Measuring software engineering teams performance with RDD metrics
In today’s, competitive world companies who strive and those who flop are determined by the execution of its people and teams. Working in a software development field for a decent time I’ve been a part of various teams with notably different performances. And since I’ve been put in a Team Lead role the question of how to establish a high-performance team and how to measure the performance has been one of my daily focus. This article is a summary of our team’s findings and current approach which I hope might be helpful to others too.
Why do we want to measure the performance of the software engineering team?
Monitoring the performance just for the monitoring sake is a waste of effort and time. Also monitoring some vanity metrics to determine the team’s and individual contributors’ gratuities is a bad idea too which might lead to low-quality value for the customer.

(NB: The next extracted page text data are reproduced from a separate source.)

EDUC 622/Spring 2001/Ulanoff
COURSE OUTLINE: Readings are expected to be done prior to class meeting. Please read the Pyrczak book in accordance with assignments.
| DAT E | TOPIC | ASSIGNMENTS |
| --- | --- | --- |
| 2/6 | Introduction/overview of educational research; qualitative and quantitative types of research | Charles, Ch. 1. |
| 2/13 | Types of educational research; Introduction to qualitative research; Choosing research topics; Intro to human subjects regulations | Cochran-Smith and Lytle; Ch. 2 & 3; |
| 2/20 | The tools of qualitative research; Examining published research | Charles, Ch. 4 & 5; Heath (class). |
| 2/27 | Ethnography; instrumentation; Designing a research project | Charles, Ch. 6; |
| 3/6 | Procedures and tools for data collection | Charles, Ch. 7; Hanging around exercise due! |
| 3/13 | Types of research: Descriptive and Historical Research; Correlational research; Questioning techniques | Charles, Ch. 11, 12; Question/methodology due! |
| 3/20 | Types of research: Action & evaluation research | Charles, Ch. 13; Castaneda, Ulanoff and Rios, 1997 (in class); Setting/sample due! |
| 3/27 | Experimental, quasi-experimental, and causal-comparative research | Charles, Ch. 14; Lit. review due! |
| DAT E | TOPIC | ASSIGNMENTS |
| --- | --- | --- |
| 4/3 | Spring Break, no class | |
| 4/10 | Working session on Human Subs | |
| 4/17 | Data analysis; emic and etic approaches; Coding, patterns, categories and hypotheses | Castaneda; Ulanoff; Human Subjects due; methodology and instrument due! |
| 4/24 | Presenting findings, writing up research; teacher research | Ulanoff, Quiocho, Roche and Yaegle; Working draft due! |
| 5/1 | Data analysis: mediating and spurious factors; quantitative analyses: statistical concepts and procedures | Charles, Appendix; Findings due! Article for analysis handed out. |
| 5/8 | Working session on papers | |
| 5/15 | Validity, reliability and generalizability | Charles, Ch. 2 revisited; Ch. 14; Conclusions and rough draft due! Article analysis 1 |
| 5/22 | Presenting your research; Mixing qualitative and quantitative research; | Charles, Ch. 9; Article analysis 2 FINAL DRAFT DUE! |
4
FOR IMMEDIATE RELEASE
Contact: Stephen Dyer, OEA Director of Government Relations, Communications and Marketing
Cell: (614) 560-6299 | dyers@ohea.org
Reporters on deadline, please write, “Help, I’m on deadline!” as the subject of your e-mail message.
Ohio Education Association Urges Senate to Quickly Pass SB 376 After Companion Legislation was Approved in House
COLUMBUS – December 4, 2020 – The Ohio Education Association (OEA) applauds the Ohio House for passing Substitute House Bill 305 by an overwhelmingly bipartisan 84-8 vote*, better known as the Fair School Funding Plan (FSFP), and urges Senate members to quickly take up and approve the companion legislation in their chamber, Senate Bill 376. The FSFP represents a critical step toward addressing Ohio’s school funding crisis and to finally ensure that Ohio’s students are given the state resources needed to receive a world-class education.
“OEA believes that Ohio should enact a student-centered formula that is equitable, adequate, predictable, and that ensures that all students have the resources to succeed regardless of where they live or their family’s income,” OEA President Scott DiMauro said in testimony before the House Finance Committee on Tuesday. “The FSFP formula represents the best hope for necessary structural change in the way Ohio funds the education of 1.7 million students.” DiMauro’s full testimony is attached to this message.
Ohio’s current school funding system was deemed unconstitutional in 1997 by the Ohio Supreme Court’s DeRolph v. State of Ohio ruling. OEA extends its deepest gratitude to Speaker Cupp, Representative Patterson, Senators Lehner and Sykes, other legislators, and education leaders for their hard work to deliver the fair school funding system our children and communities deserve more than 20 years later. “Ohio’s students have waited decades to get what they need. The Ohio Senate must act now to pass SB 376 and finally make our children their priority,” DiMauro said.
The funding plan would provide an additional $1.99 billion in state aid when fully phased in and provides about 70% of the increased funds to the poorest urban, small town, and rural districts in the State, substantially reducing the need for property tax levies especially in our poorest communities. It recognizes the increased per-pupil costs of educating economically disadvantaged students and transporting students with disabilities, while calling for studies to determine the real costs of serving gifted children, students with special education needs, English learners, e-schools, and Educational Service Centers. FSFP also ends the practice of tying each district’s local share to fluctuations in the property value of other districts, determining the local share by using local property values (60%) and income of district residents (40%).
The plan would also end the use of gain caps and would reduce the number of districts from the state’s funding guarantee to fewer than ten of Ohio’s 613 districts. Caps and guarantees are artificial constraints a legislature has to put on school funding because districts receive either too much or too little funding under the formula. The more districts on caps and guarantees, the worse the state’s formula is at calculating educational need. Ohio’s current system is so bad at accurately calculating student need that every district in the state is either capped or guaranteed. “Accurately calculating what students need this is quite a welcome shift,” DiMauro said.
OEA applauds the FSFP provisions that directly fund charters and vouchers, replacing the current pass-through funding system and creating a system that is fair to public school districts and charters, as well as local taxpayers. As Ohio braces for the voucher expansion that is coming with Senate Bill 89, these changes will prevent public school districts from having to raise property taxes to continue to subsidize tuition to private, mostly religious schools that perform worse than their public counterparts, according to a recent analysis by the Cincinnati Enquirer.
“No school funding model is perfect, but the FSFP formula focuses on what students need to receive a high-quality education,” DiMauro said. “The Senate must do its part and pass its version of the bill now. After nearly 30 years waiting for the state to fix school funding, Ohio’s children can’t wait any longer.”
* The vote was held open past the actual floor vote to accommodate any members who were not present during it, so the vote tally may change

The way we look at monitoring is that it’s a tool that indicates whether we as a team are moving in the right direction. And the right direction for us means to deliver a high-quality value to our customers in the shortest possible time. This is why we regularly review the team’s metrics to detect whether there’re actions we have to take to improve the way we work.
Which metrics to monitor?
What to monitor is as important as the why. As I said paying attention to vanity metrics might make the team look good to the outside even though the performance is low.
Focusing only on the team’s metrics might decrease the fulfillment of an individual engineer. But paying attention only to individual contributors’ performance can create unnecessary competition within a team.
Given that the software engineering team’s goal is to develop value to the customer and value to the customer can be present only after it’s released and is used by a customer. And taking into account that most engineers get the feeling of accomplishment doing work that is used by the customer or other developers. We have concluded that the best way to determine whether the team is performant or not is by looking at how many production releases it does in a certain period. In our case in a day.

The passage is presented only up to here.